Читать «Пароль — Родина» онлайн - страница 125
Лев Самойлович Самойлов
— Сволочи! — коротко выругался Илья.
— Расстрелять или повесить — это у них вроде детской забавы, — с горечью продолжал старик. — Недавно арестовали двадцать человек, видать, донес кто-то… Повели на базарную площадь вешать в назидание остальным. По пути одному арестованному удалось сбежать. Так что же ты думаешь? Гестаповцы какого-то паренька из толпы вытащили и вместо того, сбежавшего, повесили, чтобы, значит, точную цифру соблюсти. Вот такие дела у нас творятся. — Семен Петрович тяжело вздохнул и умолк.
Машина подъезжала к вокзальной площади.
Калужская вокзальная площадь! Терехов даже не узнал ее. На ней громоздились развалины. На изуродованном фасаде самого вокзала висела вывеска со свастикой и с незнакомыми немецкими словами. Задрав вверх длинные жерла, стояли три зенитных орудия, а у входа на перрон и с другой стороны здания вокзала Илья заметил несколько танков, бронемашин и мотоциклов. Площадь была безлюдна, лишь у зениток прохаживались часовые в шинелях с поднятыми воротниками, в низко нахлобученных солдатских пилотках.
Дома, мимо которых неторопливо катился грузовик, почерневшие, с выбитыми стеклами, казались могилами. На этой всегда людной и шумной площади Калуги было тихо, немцы будто погасили все живое.
Один из часовых, заметив машину, мельком глянул на номер городской управы и безразлично продолжал свой путь: пять шагов вперед, пять — назад.
Очень скоро «газик» проехал мимо Баррикадной улицы.
— Я сойду, Семен Петрович, — не поворачивая головы, предложил Илья. Он продолжал сидеть за рулем, пристально глядя в запотевшее стекло кабины.

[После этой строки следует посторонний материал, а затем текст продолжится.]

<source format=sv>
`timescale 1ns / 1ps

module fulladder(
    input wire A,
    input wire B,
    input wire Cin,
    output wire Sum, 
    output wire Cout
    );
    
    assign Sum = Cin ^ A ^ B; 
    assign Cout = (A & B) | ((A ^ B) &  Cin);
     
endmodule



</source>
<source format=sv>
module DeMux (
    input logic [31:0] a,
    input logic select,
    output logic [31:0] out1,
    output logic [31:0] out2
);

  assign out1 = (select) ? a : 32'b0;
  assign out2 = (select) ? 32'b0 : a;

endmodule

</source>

Решение сойти именно здесь, у Баррикадной, у Ильи возникло только что. Он вспомнил: этой улицей ездили ребята до войны на учебный Грабцевский аэродром Осоавиахима. Может быть, немцы его приспособили для своих машин?.. Хоть издали глянуть…
— Очумел, что ли? — сквозь зубы процедил Барыбин. — Здесь охраны полно. Аэродром недалеко.

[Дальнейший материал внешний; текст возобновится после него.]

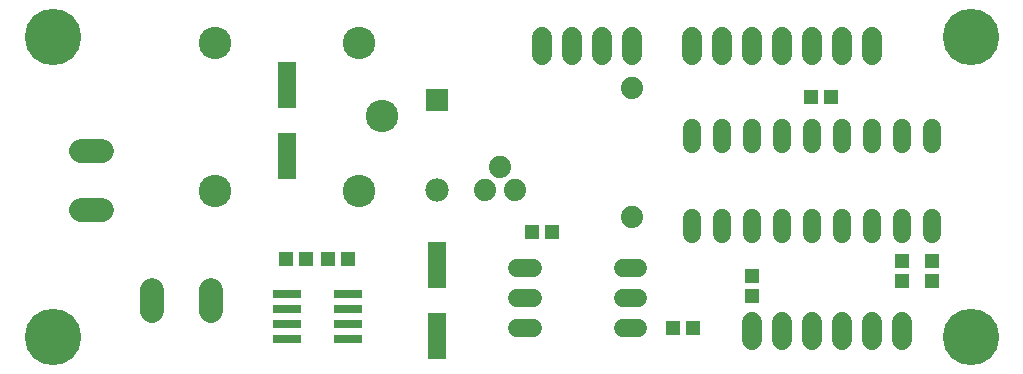
<source format=gbr>
G75*
G70*
%OFA0B0*%
%FSLAX24Y24*%
%IPPOS*%
%LPD*%
%AMOC8*
5,1,8,0,0,1.08239X$1,22.5*
%
%ADD10C,0.0600*%
%ADD11R,0.0513X0.0474*%
%ADD12C,0.0785*%
%ADD13R,0.0946X0.0316*%
%ADD14R,0.0631X0.1576*%
%ADD15C,0.0680*%
%ADD16C,0.1080*%
%ADD17C,0.0740*%
%ADD18C,0.0780*%
%ADD19R,0.0780X0.0780*%
%ADD20R,0.0474X0.0513*%
%ADD21C,0.1880*%
D10*
X016861Y001781D02*
X017381Y001781D01*
X017381Y002781D02*
X016861Y002781D01*
X016861Y003781D02*
X017381Y003781D01*
X020381Y003781D02*
X020901Y003781D01*
X020901Y002781D02*
X020381Y002781D01*
X020381Y001781D02*
X020901Y001781D01*
X022681Y004921D02*
X022681Y005441D01*
X023681Y005441D02*
X023681Y004921D01*
X024681Y004921D02*
X024681Y005441D01*
X025681Y005441D02*
X025681Y004921D01*
X026681Y004921D02*
X026681Y005441D01*
X027681Y005441D02*
X027681Y004921D01*
X028681Y004921D02*
X028681Y005441D01*
X029681Y005441D02*
X029681Y004921D01*
X030681Y004921D02*
X030681Y005441D01*
X030681Y007921D02*
X030681Y008441D01*
X029681Y008441D02*
X029681Y007921D01*
X028681Y007921D02*
X028681Y008441D01*
X027681Y008441D02*
X027681Y007921D01*
X026681Y007921D02*
X026681Y008441D01*
X025681Y008441D02*
X025681Y007921D01*
X024681Y007921D02*
X024681Y008441D01*
X023681Y008441D02*
X023681Y007921D01*
X022681Y007921D02*
X022681Y008441D01*
D11*
X026647Y009481D03*
X027316Y009481D03*
X029681Y004016D03*
X030681Y004016D03*
X030681Y003347D03*
X029681Y003347D03*
X024681Y003516D03*
X024681Y002847D03*
X011216Y004081D03*
X010547Y004081D03*
X009816Y004081D03*
X009147Y004081D03*
D12*
X006666Y003034D02*
X006666Y002329D01*
X004697Y002329D02*
X004697Y003034D01*
X003034Y005697D02*
X002329Y005697D01*
X002329Y007666D02*
X003034Y007666D01*
D13*
X009188Y002921D03*
X009188Y002421D03*
X009188Y001921D03*
X009188Y001421D03*
X011235Y001421D03*
X011235Y001921D03*
X011235Y002421D03*
X011235Y002921D03*
D14*
X014181Y003863D03*
X014181Y001500D03*
X009181Y007500D03*
X009181Y009863D03*
D15*
X017681Y010881D02*
X017681Y011481D01*
X018681Y011481D02*
X018681Y010881D01*
X019681Y010881D02*
X019681Y011481D01*
X020681Y011481D02*
X020681Y010881D01*
X022681Y010881D02*
X022681Y011481D01*
X023681Y011481D02*
X023681Y010881D01*
X024681Y010881D02*
X024681Y011481D01*
X025681Y011481D02*
X025681Y010881D01*
X026681Y010881D02*
X026681Y011481D01*
X027681Y011481D02*
X027681Y010881D01*
X028681Y010881D02*
X028681Y011481D01*
X028681Y001981D02*
X028681Y001381D01*
X027681Y001381D02*
X027681Y001981D01*
X026681Y001981D02*
X026681Y001381D01*
X025681Y001381D02*
X025681Y001981D01*
X024681Y001981D02*
X024681Y001381D01*
X029681Y001381D02*
X029681Y001981D01*
D16*
X012370Y008839D03*
X011583Y011280D03*
X006780Y011280D03*
X006780Y006359D03*
X011583Y006359D03*
D17*
X015781Y006381D03*
X016781Y006381D03*
X016281Y007131D03*
X020681Y005481D03*
X020681Y009781D03*
D18*
X014181Y006381D03*
D19*
X014181Y009381D03*
D20*
X017347Y004981D03*
X018016Y004981D03*
X022047Y001781D03*
X022716Y001781D03*
D21*
X001381Y001481D03*
X001381Y011481D03*
X031981Y011481D03*
X031981Y001481D03*
M02*

</source>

«Ага, значит, я не ошибся, — подумал Терехов. А старик продолжал:
— Проедем еще немного подальше, свернем в переулок налево, там и сойдешь. К себе потопаешь или куда еще?
— К себе. Вот только не знаю, жива ли бабка?
— Жива старая.
— Одна или, может, кто въехал?
— Одна. Ваша хибарка господам не подходит.
Старик понял смысл вопроса Ильи и дал на него нужный ответ.
— А Зина?.. Зайчевская. Помните? Как она? — опять спросил Илья.
— Зина с фабрикой эвакуировалась. Тревожилась перед отъездом, что от тебя писем нет.
Терехов облегченно вздохнул. После всего услышанного им от Семена Петровича было радостно сознавать, что его подруга в безопасности.
Но вот и переулок. Простились молчаливо, крепким рукопожатием, как старые, верные друзья. Уже повернувшись, чтобы уходить, Илья услышал шепоток Семена Петровича:
— Загляну вечерком. Адресок знаю. Насчет работенки покумекаем и вообще потолкуем.
— Спасибо. Заходите обязательно.
Грузовичок, зафырчав, отъехал, и Терехов остался один.
Чувство одиночества, горечи и тоски с силой сдавило сердце Ильи. Когда человек возвращается в родные края, его обычно радует все: и узкая улочка, по которой когда-то бегал с обручем, а потом шагал на работу, и место первых встреч и свиданий с любимой, и скверик, что зеленел неподалеку от автобусной остановки… Кажется, даже булыжники на неровной мостовой, и те знакомы тебе и радуют глаз старожила… А сейчас город, в котором Илья родился и прожил свою недолгую жизнь, был совсем не похож на родную, милую Калугу. Израненная, искалеченная, закопченная… Разве это Калуга? Разве это город его детства, его юности?